:: Directions ::
Using the records below, quote only the span that opens with the line containing "is available on" and closes with the line containing "If it does not", exactly and inclusively.

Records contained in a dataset
=====
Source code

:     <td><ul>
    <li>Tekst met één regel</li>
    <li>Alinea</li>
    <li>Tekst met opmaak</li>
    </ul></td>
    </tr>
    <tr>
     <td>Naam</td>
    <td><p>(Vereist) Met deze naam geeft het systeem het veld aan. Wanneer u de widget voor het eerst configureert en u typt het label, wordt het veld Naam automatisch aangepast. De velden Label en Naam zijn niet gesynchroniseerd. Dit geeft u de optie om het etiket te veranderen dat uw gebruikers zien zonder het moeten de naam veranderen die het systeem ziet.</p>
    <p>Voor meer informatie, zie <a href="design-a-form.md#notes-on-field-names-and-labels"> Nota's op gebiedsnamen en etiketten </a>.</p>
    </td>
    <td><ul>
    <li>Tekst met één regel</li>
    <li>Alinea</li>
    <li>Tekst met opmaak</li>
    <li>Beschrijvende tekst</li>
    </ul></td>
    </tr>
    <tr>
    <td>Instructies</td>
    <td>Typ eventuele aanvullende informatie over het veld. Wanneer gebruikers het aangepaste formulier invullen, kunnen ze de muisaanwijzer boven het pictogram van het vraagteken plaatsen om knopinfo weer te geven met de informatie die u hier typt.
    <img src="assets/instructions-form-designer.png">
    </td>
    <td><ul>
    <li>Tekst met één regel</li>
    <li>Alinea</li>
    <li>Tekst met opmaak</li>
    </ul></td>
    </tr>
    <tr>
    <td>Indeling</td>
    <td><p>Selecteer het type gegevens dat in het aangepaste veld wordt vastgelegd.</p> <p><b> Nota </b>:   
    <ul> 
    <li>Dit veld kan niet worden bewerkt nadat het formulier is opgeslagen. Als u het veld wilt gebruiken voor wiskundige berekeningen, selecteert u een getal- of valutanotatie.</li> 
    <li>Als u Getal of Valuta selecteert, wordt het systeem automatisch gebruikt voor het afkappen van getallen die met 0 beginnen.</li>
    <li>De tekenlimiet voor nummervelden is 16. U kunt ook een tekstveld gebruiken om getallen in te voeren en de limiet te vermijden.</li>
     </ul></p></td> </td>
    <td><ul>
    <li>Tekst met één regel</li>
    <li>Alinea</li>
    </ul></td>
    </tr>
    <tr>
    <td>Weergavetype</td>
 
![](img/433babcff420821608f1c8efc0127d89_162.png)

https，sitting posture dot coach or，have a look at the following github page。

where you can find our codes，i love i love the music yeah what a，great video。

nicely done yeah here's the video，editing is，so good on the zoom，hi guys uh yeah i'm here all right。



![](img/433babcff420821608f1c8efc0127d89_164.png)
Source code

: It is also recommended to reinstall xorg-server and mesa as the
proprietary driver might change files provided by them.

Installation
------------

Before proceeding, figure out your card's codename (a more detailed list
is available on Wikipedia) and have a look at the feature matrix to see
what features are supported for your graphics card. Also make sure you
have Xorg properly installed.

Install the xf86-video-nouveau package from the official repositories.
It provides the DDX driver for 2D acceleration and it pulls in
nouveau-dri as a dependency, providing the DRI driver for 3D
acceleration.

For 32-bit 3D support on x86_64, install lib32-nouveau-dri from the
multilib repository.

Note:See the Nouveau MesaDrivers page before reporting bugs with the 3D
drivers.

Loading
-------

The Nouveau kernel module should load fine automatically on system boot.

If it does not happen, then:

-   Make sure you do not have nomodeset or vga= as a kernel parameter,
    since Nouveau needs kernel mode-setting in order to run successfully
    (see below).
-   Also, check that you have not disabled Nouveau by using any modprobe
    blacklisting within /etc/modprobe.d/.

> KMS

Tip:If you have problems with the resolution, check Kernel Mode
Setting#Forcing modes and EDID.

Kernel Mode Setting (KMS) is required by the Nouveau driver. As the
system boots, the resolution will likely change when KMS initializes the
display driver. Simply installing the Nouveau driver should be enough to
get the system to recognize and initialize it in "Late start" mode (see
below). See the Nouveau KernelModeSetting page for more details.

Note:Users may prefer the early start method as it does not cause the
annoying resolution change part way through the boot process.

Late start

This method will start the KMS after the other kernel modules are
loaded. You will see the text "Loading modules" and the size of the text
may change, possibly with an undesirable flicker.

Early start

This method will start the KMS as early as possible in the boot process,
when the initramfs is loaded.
=====
:: Answer to this task ::
is available on Wikipedia) and have a look at the feature matrix to see
what features are supported for your graphics card. Also make sure you
have Xorg properly installed.

Install the xf86-video-nouveau package from the official repositories.
It provides the DDX driver for 2D acceleration and it pulls in
nouveau-dri as a dependency, providing the DRI driver for 3D
acceleration.

For 32-bit 3D support on x86_64, install lib32-nouveau-dri from the
multilib repository.

Note:See the Nouveau MesaDrivers page before reporting bugs with the 3D
drivers.

Loading
-------

The Nouveau kernel module should load fine automatically on system boot.

If it does not happen, then:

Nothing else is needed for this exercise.